Meeting the Master

Supper at Emmaus by Rembrandt

When discussing the problem of the Catholic Church one of the main culprits is “poor catechesis”. The lukewarmness of the laity, the misguided political correctness, the sentimentality, and bland, suburban do-gooder mentality prevalent in the pews is all blamed on “poor catechesis.”

“If only the people had been taught what the Catholic Church really teaches. Then we’d be okay!”

I’m the first to agree that there has been some very poor catechesis in the church, however, I’m not sure the problem is completely the fault of the religious publishers, trendy nuns, poorly educated Directors of Religious Education, left wing theologians and unconcerned pastors.

There is also a problem amongst the laity themselves. The best way I can describe this problem is an attitude of “I’m a cradle Catholic. Don’t you try to catechize me!” How many adult Catholics have taken the trouble to have any form of religious education after being confirmed? It would be interesting to know. Catholics still make up the largest religious grouping in the United States. Why are Catholic publishers not selling millions of books like the Evangelical publishers do? Because Catholics don’t read about their faith. How many adult Catholics have taken the trouble to go on a retreat, a conference, a seminar to learn more about their faith and grow in their knowledge and love of God? Not many.

Ignorance of the faith? Absolutely. Poor catechesis? Absolutely. Who’s fault is it? Just as much the laity who don’t have the level of commitment or interest necessary to do anything more than turn up for Mass on Sunday (when they don’t have anything better to do)

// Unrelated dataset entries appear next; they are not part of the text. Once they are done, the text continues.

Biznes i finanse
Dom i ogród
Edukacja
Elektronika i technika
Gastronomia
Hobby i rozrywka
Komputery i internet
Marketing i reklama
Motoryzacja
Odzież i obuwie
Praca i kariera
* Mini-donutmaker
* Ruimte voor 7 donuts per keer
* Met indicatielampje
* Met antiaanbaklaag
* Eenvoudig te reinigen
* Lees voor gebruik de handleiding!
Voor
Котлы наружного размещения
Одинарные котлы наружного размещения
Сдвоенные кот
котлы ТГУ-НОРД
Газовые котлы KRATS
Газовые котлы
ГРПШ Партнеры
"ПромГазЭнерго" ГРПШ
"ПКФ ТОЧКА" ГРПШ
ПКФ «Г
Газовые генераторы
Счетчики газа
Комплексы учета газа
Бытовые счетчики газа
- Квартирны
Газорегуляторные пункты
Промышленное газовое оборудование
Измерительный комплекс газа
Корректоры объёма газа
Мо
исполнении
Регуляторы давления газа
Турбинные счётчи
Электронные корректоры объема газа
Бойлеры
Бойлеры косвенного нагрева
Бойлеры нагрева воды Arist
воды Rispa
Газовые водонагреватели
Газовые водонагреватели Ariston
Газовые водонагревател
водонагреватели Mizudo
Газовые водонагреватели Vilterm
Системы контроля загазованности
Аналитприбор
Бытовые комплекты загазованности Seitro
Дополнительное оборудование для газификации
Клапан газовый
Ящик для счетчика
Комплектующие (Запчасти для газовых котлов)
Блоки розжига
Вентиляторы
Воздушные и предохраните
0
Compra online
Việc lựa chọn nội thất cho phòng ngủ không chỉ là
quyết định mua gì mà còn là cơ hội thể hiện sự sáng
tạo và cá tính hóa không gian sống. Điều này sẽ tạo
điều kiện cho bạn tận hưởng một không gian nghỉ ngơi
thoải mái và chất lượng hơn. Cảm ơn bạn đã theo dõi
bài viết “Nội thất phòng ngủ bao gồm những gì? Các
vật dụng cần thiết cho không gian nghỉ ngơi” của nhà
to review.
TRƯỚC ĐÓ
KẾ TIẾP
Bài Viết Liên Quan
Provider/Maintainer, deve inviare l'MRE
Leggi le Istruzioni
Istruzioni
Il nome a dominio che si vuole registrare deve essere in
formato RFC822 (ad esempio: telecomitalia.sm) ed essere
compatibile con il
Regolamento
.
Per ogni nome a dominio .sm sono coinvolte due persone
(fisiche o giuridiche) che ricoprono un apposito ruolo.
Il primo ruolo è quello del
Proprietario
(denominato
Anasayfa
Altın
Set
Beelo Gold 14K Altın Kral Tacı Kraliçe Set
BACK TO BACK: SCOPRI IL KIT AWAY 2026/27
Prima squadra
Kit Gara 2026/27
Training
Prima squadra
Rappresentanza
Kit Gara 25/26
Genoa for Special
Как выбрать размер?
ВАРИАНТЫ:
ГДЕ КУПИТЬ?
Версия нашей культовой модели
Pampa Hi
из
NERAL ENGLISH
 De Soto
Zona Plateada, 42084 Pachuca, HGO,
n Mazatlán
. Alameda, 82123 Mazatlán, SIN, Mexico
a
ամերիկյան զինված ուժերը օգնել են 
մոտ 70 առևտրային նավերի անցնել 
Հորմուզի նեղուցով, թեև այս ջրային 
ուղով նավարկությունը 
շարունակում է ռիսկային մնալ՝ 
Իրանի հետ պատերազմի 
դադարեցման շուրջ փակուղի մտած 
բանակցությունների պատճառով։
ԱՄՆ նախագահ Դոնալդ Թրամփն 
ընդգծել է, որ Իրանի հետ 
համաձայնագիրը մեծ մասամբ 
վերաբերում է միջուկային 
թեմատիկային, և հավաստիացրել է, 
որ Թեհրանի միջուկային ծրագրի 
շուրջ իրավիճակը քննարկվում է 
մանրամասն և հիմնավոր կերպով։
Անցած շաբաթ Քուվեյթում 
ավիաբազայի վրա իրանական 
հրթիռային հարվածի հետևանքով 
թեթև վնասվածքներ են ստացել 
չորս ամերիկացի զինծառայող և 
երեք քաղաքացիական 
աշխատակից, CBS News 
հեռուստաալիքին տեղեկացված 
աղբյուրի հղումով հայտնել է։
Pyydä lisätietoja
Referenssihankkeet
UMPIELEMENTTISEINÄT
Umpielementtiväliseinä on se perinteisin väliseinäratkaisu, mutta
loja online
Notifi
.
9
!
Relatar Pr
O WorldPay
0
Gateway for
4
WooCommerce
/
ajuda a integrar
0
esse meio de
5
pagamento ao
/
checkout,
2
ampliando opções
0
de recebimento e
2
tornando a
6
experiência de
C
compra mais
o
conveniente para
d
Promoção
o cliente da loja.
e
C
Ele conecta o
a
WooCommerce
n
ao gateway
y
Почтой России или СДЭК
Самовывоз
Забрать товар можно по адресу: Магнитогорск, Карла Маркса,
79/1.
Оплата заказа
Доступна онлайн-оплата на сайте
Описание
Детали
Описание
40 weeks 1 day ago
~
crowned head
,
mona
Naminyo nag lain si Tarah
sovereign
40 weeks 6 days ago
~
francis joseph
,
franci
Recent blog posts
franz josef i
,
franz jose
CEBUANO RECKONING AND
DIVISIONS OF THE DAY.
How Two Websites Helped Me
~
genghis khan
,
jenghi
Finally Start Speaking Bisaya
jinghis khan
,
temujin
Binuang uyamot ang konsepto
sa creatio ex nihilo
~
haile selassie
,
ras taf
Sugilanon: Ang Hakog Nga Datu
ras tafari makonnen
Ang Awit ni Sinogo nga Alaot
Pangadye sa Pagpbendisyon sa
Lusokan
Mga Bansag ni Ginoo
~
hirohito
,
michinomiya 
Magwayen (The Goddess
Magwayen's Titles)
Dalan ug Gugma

Underlying this complacency is the lack of a real, life changing experience of Jesus Christ. They encounter with the One who changes everything has not happened. The typical Catholic in the pew has been sacramentalized but not evangelized. They have even been catechized (and often not too badly) but not evangelized. They have yet to be converted. Excuse this former Evangelical from lapsing back into Prot-talk, but many Catholics have yet to “meet Jesus Christ as their personal Lord and Savior”. They have not looked up from the fishing boats of their ordinary lives and heard the call of the Master to leave their nets and follow Him.

Furthermore, there is a deep seated resistance to such an encounter. “I’m a cradle Catholic. Don’t you try to evangelize me!”

The bottom line–and this is a message hammered home by Pope Benedict and Pope Francis–is that the Christian adventure is about the encounter with Christ. All the sacraments, all the catechesis, all the liturgies, all the good works of the church, all the theology, all the spirituality, the canon law, the devotions and disciplines–all of it is a structure or a method or a framework for the soul to encounter Christ, and to walk in the way with  our hearts burning within us.

How does this evangelization take place? I have just been keynote speaker this month at two conferences focussing on the New Evangelization and my talk each time revolved around the way we transmit the faith. Why are you a Catholic today? I’m a Catholic Christian because of the example of my parents and because of a few radiantly alive Catholics. People who lived the faith and loved Christ and his people. They were not especially pious or holier than thou. They were simply alive in Christ, and what they had is what I wanted.

Benedict XVI calls this “attraction”. It is the supernatural attraction of a soul to Christ seen in another person. It is the moth being drawn to the light and the metal drawn to the magnet. It is as natural and real as water flowing downhill or the sun rising and setting. This abundant and authentic life is not something which can be manufactured with a method or produced with a gimmick. It is not something which can be taught, but is something that can be caught.

This attraction happens as a side effect of sanctity. It is the result, not the first aim of the would be saint. Pope John Paul II outlined the way in his pastoral letter Into the New Millennium  where he says that this flows from the heart of contemplation. A person spends more and more time with Christ until Christ’s glory is reflected in that person’s abundant and whole life. They become like the thing they worship, and Christ in them draws others to the everlasting encounter.